Bootstrap Examples¶
This setup code is required to run in an IPython notebook
[1]:
import matplotlib.pyplot as plt
import seaborn
seaborn.set_style("darkgrid")
plt.rc("figure", figsize=(16, 6))
plt.rc("savefig", dpi=90)
plt.rc("font", family="sans-serif")
plt.rc("font", size=14)
Sharpe Ratio¶
The Sharpe Ratio is an important measure of return per unit of risk. The example shows how to estimate the variance of the Sharpe Ratio and how to construct confidence intervals for the Sharpe Ratio using a long series of U.S. equity data.
[2]:
import numpy as np
import pandas as pd
import arch.data.frenchdata
ff = arch.data.frenchdata.load()
The data set contains the Fama-French factors, including the excess market return.
[3]:
excess_market = ff.iloc[:, 0]
print(ff.describe())
Mkt-RF SMB HML RF
count 1109.000000 1109.000000 1109.000000 1109.000000
mean 0.659946 0.206555 0.368864 0.274220
std 5.327524 3.191132 3.482352 0.253377
min -29.130000 -16.870000 -13.280000 -0.060000
25% -1.970000 -1.560000 -1.320000 0.030000
50% 1.020000 0.070000 0.140000 0.230000
75% 3.610000 1.730000 1.740000 0.430000
max 38.850000 36.700000 35.460000 1.350000
The next step is to construct a function that computes the Sharpe Ratio.
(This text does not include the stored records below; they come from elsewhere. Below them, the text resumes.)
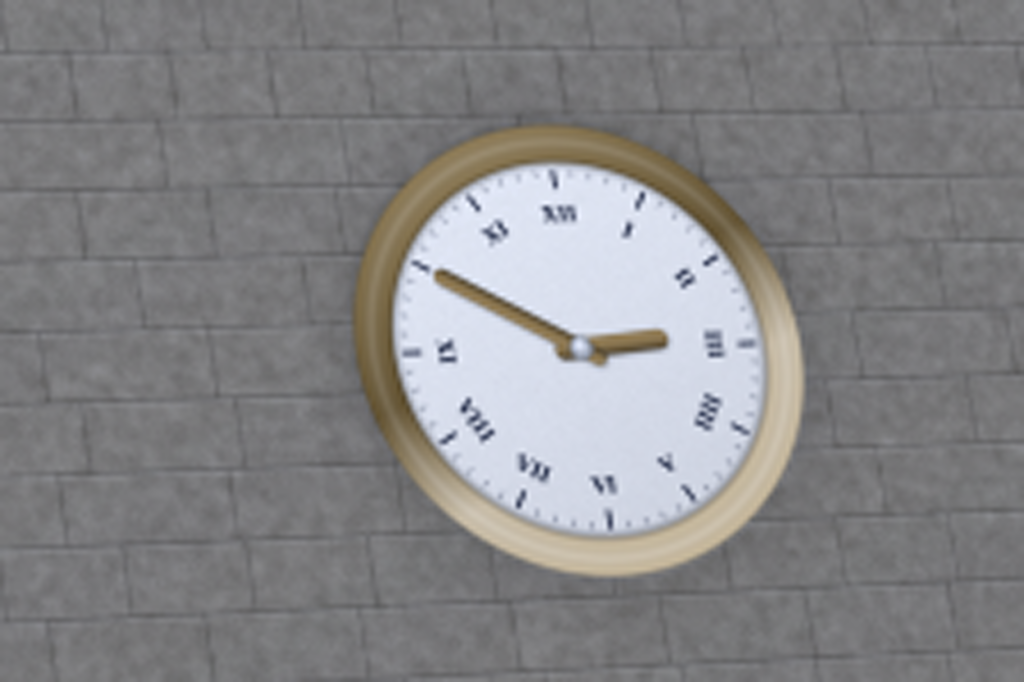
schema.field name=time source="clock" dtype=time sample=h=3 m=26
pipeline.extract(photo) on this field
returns h=2 m=50
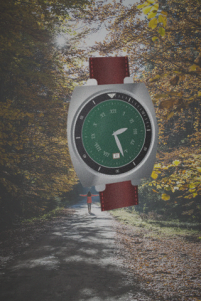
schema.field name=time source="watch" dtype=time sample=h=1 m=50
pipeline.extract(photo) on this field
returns h=2 m=27
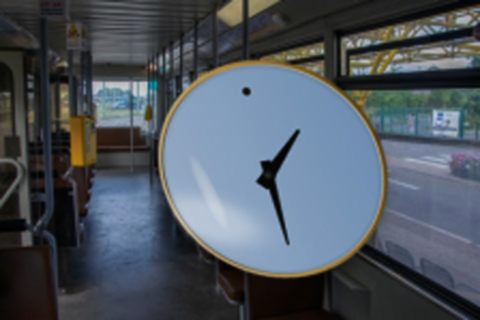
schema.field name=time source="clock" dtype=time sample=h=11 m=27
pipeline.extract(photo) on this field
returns h=1 m=30
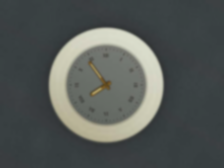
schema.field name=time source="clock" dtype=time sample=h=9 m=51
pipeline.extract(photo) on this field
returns h=7 m=54
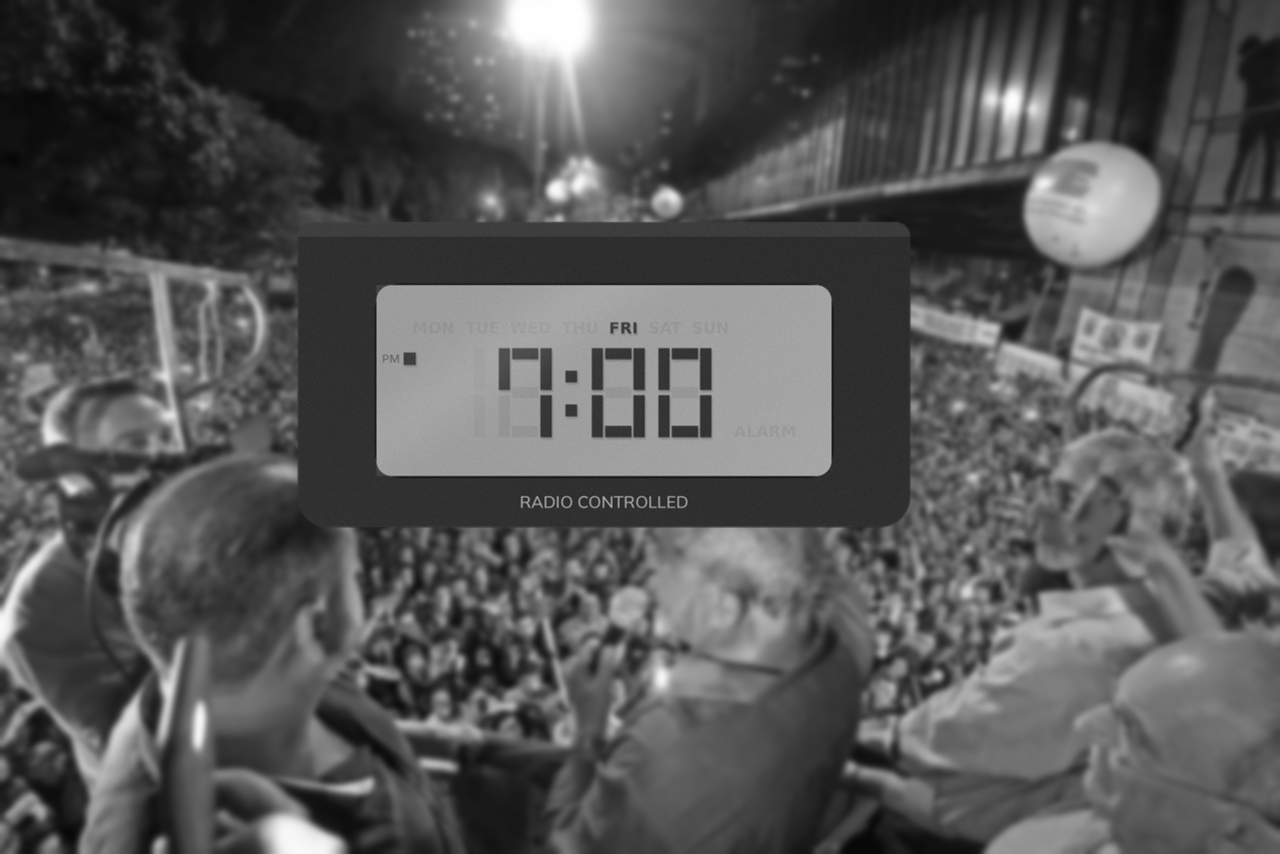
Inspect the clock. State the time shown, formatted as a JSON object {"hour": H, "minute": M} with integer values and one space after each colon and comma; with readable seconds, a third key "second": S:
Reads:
{"hour": 7, "minute": 0}
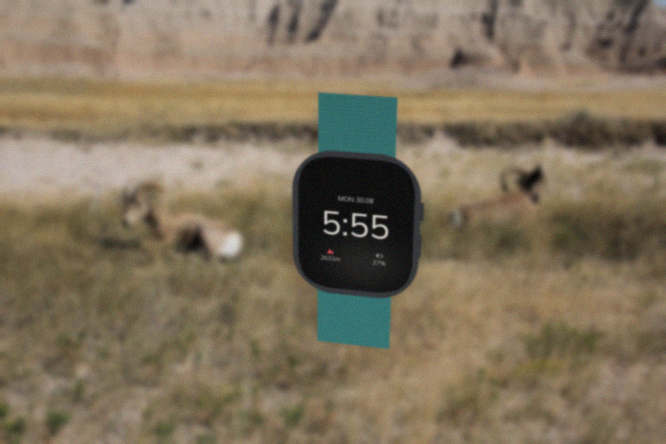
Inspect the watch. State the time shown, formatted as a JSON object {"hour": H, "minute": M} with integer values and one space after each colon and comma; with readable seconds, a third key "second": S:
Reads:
{"hour": 5, "minute": 55}
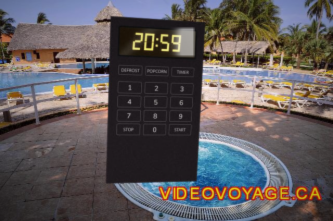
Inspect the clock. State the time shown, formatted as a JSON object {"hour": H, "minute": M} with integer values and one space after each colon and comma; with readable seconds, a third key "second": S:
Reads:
{"hour": 20, "minute": 59}
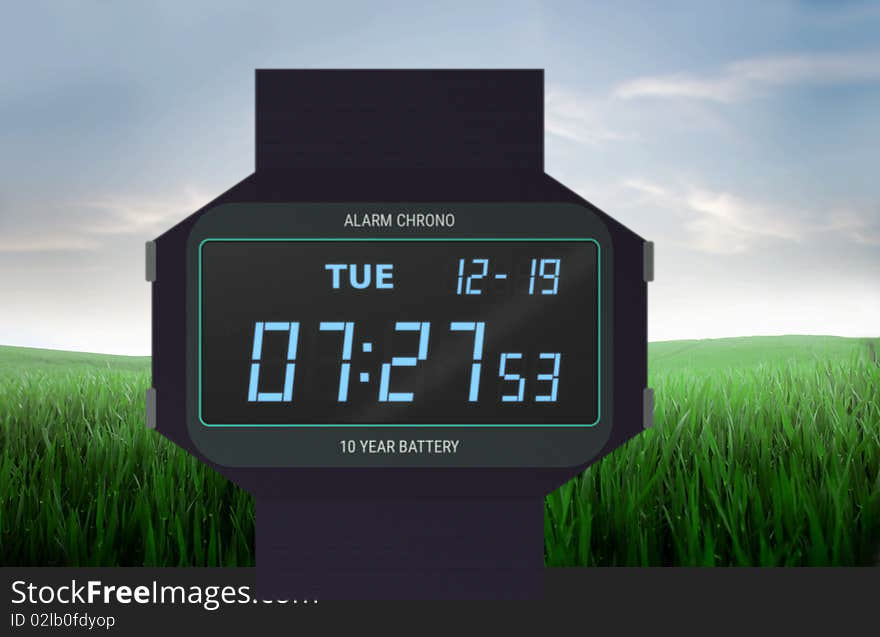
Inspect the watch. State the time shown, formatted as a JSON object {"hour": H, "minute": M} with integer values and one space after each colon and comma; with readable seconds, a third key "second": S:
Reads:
{"hour": 7, "minute": 27, "second": 53}
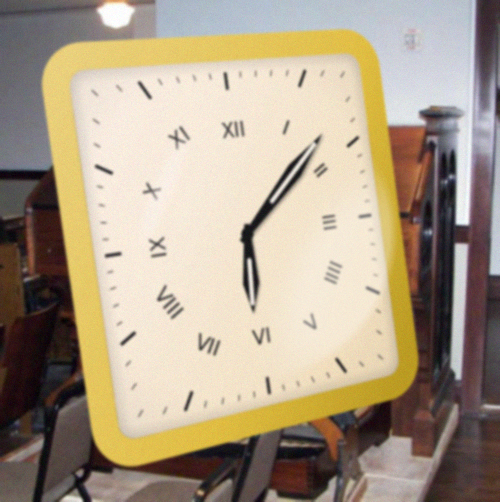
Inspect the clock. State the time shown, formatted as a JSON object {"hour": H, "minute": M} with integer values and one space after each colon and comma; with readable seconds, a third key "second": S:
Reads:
{"hour": 6, "minute": 8}
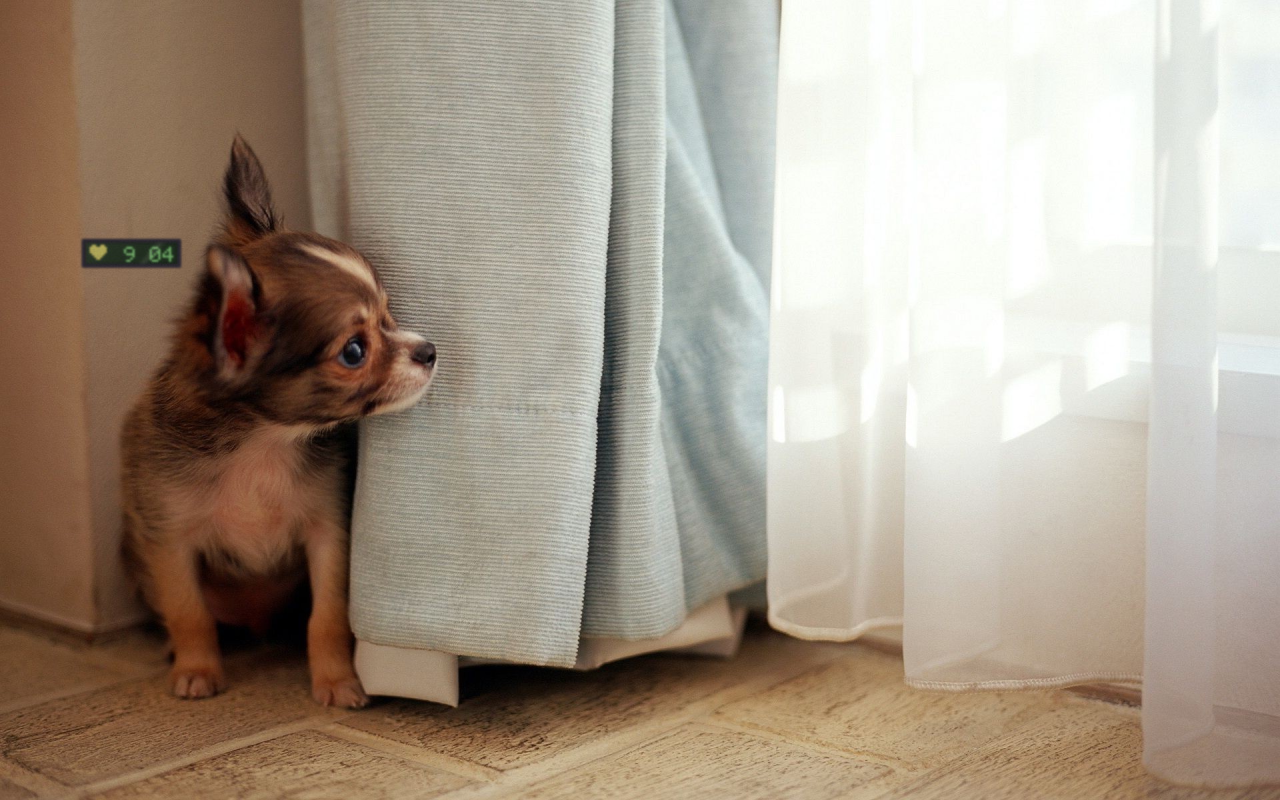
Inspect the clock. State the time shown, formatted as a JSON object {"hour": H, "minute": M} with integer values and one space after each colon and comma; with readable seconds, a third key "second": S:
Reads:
{"hour": 9, "minute": 4}
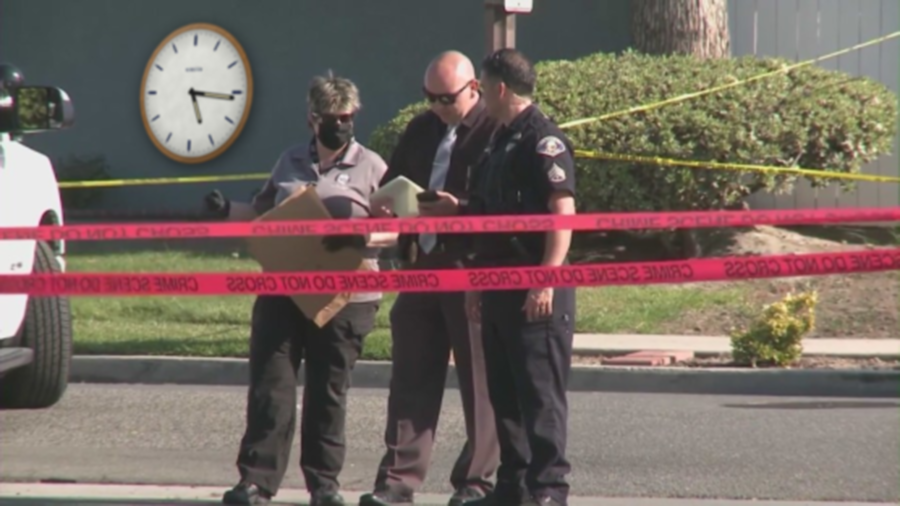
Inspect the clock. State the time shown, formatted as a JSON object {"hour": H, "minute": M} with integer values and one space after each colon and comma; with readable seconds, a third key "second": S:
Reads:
{"hour": 5, "minute": 16}
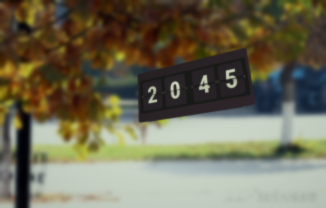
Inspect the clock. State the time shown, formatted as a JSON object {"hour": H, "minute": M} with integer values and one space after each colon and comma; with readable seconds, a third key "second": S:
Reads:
{"hour": 20, "minute": 45}
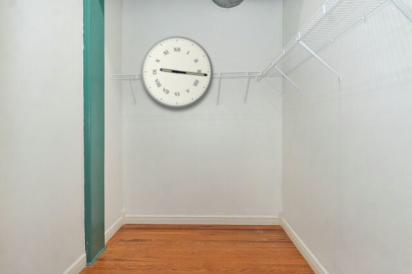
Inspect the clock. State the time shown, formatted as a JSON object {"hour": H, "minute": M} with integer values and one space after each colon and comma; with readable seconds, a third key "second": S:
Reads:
{"hour": 9, "minute": 16}
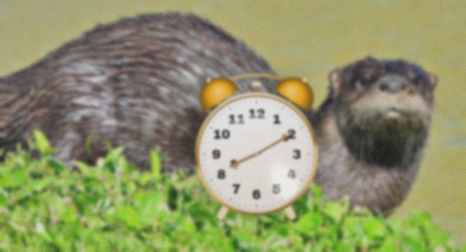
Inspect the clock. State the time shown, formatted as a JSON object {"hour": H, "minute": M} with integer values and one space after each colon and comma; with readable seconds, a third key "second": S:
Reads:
{"hour": 8, "minute": 10}
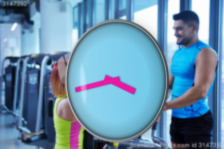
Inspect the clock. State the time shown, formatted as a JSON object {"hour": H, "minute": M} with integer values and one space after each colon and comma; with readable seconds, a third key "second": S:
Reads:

This function also return the annualized mean and annualized standard deviation which will allow the covariance matrix of these parameters to be estimated using the bootstrap.
[4]:
def sharpe_ratio(x):
mu, sigma = 12 * x.mean(), np.sqrt(12 * x.var())
values = np.array([mu, sigma, mu / sigma]).squeeze()
index = ["mu", "sigma", "SR"]
return pd.Series(values, index=index)
The function can be called directly on the data to show full sample estimates.
[5]:
params = sharpe_ratio(excess_market)
params
[5]:
mu 7.919351
sigma 18.455084
SR 0.429115
dtype: float64
Reproducibility¶
All bootstraps accept the keyword argument seed
which can contain a NumPy Generator
or RandomState
or an int
. When using an int
, the argument is passed np.random.default_rng
to create the core generator. This allows the same pseudo random values to be used across multiple runs.
Warning¶
The bootstrap chosen must be appropriate for the data. Squared returns are serially correlated, and so a time-series bootstrap is required.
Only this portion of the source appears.